Stored entries
=======
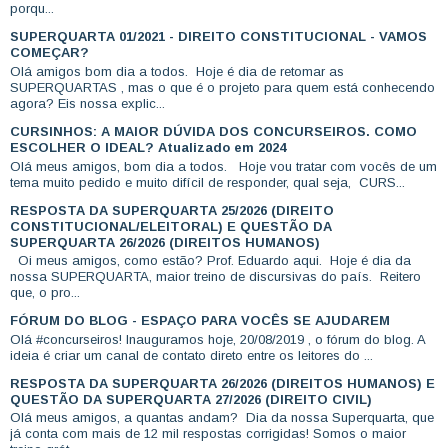
porqu...
SUPERQUARTA 01/2021 - DIREITO CONSTITUCIONAL - VAMOS
COMEÇAR?
Olá amigos bom dia a todos. Hoje é dia de retomar as
SUPERQUARTAS , mas o que é o projeto para quem está conhecendo
agora? Eis nossa explic...
CURSINHOS: A MAIOR DÚVIDA DOS CONCURSEIROS. COMO
ESCOLHER O IDEAL? Atualizado em 2024
Olá meus amigos, bom dia a todos. Hoje vou tratar com vocês de um
tema muito pedido e muito difícil de responder, qual seja, CURS...
RESPOSTA DA SUPERQUARTA 25/2026 (DIREITO
CONSTITUCIONAL/ELEITORAL) E QUESTÃO DA
SUPERQUARTA 26/2026 (DIREITOS HUMANOS)
Oi meus amigos, como estão? Prof. Eduardo aqui. Hoje é dia da
nossa SUPERQUARTA, maior treino de discursivas do país. Reitero
que, o pro...
FÓRUM DO BLOG - ESPAÇO PARA VOCÊS SE AJUDAREM
Olá #concurseiros! Inauguramos hoje, 20/08/2019 , o fórum do blog. A
ideia é criar um canal de contato direto entre os leitores do ...
RESPOSTA DA SUPERQUARTA 26/2026 (DIREITOS HUMANOS) E
QUESTÃO DA SUPERQUARTA 27/2026 (DIREITO CIVIL)
Olá meus amigos, a quantas andam? Dia da nossa Superquarta, que
já conta com mais de 12 mil respostas corrigidas! Somos o maior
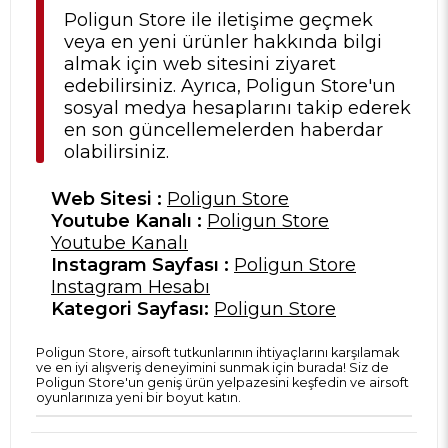
Poligun Store ile iletişime geçmek
veya en yeni ürünler hakkında bilgi
almak için web sitesini ziyaret
edebilirsiniz. Ayrıca, Poligun Store'un
sosyal medya hesaplarını takip ederek
en son güncellemelerden haberdar
olabilirsiniz.
Web Sitesi :
Poligun Store
Youtube Kanalı :
Poligun Store
Youtube Kanalı
Instagram Sayfası :
Poligun Store
Instagram Hesabı
Kategori Sayfası:
Poligun Store
Poligun Store, airsoft tutkunlarının ihtiyaçlarını karşılamak
ve en iyi alışveriş deneyimini sunmak için burada! Siz de
Poligun Store'un geniş ürün yelpazesini keşfedin ve airsoft
oyunlarınıza yeni bir boyut katın.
=======
Task goal
Find the lines in the data that include "CONSTITUCIONAL", then copy each of them.

The completed task
SUPERQUARTA 01/2021 - DIREITO CONSTITUCIONAL - VAMOS
CONSTITUCIONAL/ELEITORAL) E QUESTÃO DA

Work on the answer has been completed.